- [TASK BRIEF]:
Every entry must be printed again exactly, with nothing left out.

Data entries:
-=-=-=-=-
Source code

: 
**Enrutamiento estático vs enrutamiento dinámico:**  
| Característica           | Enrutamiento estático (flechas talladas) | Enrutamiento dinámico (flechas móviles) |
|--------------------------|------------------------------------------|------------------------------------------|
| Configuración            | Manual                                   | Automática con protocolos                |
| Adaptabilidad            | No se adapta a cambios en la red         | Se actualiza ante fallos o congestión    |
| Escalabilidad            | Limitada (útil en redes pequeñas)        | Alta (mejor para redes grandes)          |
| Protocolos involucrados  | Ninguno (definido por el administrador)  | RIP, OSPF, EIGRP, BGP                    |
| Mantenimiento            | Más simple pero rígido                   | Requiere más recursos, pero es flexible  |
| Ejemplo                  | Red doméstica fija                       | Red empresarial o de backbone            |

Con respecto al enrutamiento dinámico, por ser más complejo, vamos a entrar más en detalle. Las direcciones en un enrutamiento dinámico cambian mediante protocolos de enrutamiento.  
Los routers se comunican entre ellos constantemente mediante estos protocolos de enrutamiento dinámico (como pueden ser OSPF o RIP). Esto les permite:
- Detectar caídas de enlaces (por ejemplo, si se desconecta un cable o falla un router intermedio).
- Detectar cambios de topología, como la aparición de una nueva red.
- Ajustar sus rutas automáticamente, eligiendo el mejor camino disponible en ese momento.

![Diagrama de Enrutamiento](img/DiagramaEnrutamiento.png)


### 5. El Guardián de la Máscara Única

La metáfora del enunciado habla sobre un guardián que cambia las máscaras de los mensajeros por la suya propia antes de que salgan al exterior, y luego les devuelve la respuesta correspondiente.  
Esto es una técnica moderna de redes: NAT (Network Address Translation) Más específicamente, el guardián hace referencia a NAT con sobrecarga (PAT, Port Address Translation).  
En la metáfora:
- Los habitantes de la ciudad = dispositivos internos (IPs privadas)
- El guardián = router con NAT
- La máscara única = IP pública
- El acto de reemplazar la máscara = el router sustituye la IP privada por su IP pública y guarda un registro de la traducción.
-=-=-=-=-
- [ANSWER SPACE]:
Source code

: 
**Enrutamiento estático vs enrutamiento dinámico:**  
| Característica           | Enrutamiento estático (flechas talladas) | Enrutamiento dinámico (flechas móviles) |
|--------------------------|------------------------------------------|------------------------------------------|
| Configuración            | Manual                                   | Automática con protocolos                |
| Adaptabilidad            | No se adapta a cambios en la red         | Se actualiza ante fallos o congestión    |
| Escalabilidad            | Limitada (útil en redes pequeñas)        | Alta (mejor para redes grandes)          |
| Protocolos involucrados  | Ninguno (definido por el administrador)  | RIP, OSPF, EIGRP, BGP                    |
| Mantenimiento            | Más simple pero rígido                   | Requiere más recursos, pero es flexible  |
| Ejemplo                  | Red doméstica fija                       | Red empresarial o de backbone            |

Con respecto al enrutamiento dinámico, por ser más complejo, vamos a entrar más en detalle. Las direcciones en un enrutamiento dinámico cambian mediante protocolos de enrutamiento.  
Los routers se comunican entre ellos constantemente mediante estos protocolos de enrutamiento dinámico (como pueden ser OSPF o RIP). Esto les permite:
- Detectar caídas de enlaces (por ejemplo, si se desconecta un cable o falla un router intermedio).
- Detectar cambios de topología, como la aparición de una nueva red.
- Ajustar sus rutas automáticamente, eligiendo el mejor camino disponible en ese momento.

![Diagrama de Enrutamiento](img/DiagramaEnrutamiento.png)


### 5. El Guardián de la Máscara Única

La metáfora del enunciado habla sobre un guardián que cambia las máscaras de los mensajeros por la suya propia antes de que salgan al exterior, y luego les devuelve la respuesta correspondiente.  
Esto es una técnica moderna de redes: NAT (Network Address Translation) Más específicamente, el guardián hace referencia a NAT con sobrecarga (PAT, Port Address Translation).  
En la metáfora:
- Los habitantes de la ciudad = dispositivos internos (IPs privadas)
- El guardián = router con NAT
- La máscara única = IP pública
- El acto de reemplazar la máscara = el router sustituye la IP privada por su IP pública y guarda un registro de la traducción.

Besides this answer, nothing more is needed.